Laura’s bulldog, Jack, symbolizes her childhood. Jack holds a prominent place in her early memories and serves as both a friend and protector to the protagonist: “She had always been safe from wolves [...] because Jack was there. [...] How happy they had been playing along Plum Creek” (12). However, Laura’s childhood is drawing to a close, as are the loyal dog’s days. Wilder provides precise descriptions to capture Jack’s age, including “his stiff legs” (9), grayed fur, and weary expression. Although the Little House series is largely autobiographical, the author utilizes some creative license to arrange events. For instance, Wilder’s retelling of her childhood makes it so that Laura buries her bulldog on the very same morning that Pa heads west to Dakota Territory. This timing emphasizes Laura’s loneliness and helps to explain her growth: “Laura was not very big, but she was almost thirteen years old, and no one was there to depend on. Pa and Jack had gone” (13). After losing her beloved dog, Laura resolutely takes on more responsibilities in assisting her parents and caring for her siblings. Although he only appears in one chapter, Jack influences the protagonist’s character development throughout the novel. In Laura’s mind, Jack’s death represents the end of her childhood.

The China Shepherdess

The china shepherdess represents home to the Ingalls. The delicate figurine is one of their loveliest and most prized possessions:

Her little china shoes, her tight china bodice and her golden hair were as bright as they had been so long ago in the Big Woods. Her china skirts were as wide and white; her cheeks as pink and her blue eyes as sweet as ever (283).
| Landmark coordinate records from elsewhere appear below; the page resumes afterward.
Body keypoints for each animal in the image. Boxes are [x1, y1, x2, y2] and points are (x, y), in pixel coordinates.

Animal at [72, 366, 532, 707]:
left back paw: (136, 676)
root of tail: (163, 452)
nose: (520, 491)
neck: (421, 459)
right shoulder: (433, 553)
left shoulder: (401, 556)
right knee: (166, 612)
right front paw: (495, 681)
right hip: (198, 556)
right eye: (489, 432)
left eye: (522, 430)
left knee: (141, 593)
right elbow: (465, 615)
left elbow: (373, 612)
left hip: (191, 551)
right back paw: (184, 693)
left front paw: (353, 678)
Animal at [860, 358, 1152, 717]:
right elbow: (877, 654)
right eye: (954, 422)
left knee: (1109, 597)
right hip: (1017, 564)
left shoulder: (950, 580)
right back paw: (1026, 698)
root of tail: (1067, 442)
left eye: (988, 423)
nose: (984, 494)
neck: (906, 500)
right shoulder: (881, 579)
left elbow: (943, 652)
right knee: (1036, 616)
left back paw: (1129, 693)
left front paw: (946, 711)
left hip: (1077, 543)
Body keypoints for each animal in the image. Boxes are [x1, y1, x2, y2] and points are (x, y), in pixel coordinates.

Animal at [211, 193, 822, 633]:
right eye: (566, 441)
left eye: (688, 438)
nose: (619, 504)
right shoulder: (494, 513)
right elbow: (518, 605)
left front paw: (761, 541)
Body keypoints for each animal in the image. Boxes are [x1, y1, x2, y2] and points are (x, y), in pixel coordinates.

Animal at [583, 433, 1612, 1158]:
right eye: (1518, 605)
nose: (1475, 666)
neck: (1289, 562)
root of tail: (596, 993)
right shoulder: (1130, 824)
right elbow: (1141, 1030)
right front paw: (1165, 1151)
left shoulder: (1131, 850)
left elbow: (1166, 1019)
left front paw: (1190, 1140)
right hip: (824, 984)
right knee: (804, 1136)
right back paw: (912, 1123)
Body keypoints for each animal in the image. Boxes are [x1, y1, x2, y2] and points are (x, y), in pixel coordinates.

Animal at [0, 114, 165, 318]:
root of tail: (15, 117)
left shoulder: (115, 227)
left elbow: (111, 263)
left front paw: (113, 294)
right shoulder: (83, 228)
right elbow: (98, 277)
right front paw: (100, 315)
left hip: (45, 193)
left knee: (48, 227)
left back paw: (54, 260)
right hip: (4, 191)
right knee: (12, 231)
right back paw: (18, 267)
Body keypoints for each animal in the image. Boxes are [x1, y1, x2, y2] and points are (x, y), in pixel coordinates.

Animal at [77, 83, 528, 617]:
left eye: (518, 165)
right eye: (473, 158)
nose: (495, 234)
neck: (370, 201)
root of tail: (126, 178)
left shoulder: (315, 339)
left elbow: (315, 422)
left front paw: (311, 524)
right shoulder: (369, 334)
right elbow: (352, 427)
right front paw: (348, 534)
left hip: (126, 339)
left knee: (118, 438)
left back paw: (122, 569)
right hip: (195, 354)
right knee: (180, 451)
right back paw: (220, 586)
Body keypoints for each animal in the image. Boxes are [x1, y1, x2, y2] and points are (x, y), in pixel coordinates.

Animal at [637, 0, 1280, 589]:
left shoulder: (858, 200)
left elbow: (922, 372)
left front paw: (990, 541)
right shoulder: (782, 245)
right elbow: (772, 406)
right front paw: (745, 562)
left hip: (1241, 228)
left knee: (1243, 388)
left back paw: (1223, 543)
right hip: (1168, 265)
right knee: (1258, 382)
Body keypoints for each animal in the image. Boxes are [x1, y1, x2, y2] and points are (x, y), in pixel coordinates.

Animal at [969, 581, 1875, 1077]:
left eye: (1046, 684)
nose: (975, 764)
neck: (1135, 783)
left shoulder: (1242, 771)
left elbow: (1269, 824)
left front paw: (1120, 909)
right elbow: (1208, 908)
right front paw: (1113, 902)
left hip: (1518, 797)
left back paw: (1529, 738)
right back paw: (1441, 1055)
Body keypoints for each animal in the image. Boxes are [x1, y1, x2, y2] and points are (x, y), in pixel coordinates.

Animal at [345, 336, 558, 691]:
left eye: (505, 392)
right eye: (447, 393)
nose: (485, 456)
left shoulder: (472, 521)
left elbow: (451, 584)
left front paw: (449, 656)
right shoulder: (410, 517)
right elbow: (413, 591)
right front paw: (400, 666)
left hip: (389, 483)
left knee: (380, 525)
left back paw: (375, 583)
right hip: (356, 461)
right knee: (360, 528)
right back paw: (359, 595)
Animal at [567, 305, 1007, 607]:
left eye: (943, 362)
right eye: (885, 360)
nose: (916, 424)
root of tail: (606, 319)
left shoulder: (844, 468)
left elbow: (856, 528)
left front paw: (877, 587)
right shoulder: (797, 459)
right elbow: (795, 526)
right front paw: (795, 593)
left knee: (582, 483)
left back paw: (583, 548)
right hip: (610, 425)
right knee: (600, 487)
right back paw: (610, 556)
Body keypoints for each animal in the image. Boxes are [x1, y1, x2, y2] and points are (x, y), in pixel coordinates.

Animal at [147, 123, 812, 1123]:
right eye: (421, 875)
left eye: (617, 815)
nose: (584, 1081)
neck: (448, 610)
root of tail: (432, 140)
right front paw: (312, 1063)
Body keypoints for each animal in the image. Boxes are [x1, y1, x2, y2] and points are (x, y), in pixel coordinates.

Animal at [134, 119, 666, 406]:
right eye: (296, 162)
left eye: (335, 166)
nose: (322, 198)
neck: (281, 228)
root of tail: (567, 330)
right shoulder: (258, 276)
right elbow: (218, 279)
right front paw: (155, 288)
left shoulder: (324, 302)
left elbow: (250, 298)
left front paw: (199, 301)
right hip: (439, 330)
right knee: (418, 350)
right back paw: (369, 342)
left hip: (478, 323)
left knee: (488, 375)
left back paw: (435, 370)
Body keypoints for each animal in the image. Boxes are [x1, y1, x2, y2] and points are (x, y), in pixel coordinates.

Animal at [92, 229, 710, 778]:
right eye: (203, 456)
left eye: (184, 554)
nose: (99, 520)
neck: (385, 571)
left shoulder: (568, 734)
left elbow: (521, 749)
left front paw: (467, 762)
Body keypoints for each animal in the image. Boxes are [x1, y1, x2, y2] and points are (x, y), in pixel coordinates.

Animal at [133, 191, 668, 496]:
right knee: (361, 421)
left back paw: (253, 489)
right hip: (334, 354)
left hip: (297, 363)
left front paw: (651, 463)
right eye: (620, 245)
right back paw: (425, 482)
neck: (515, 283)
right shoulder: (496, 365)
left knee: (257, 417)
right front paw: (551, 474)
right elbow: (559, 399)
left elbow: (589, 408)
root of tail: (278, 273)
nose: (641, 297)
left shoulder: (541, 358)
In addition to aesthetic value, the object holds sentimental importance, particularly to Ma. The first mention of the shepherdess appears in Chapter 8 when Pa notes its absence from the shanty near the Silver Lake railroad camp. Ma decides to leave the shepherdess safely packed away until the family has a proper home again: “We aren’t living here, we’re only staying till you get our homestead” (74). As a result, the figurine accompanies the Ingalls in all of their journeys throughout the novel but doesn’t appear until Chapter 30. Ma places the shepherdess in its place of honor on the shelf after the family moves into their new homestead and are reunited after Grace’s brief but terrifying disappearance. The timing of these events reinforces the china shepherdess’s importance as a symbol, and the shepherdess, in turn, emphasizes that the Ingalls have at last found a permanent home in their claim by Silver Lake after years and years of moving.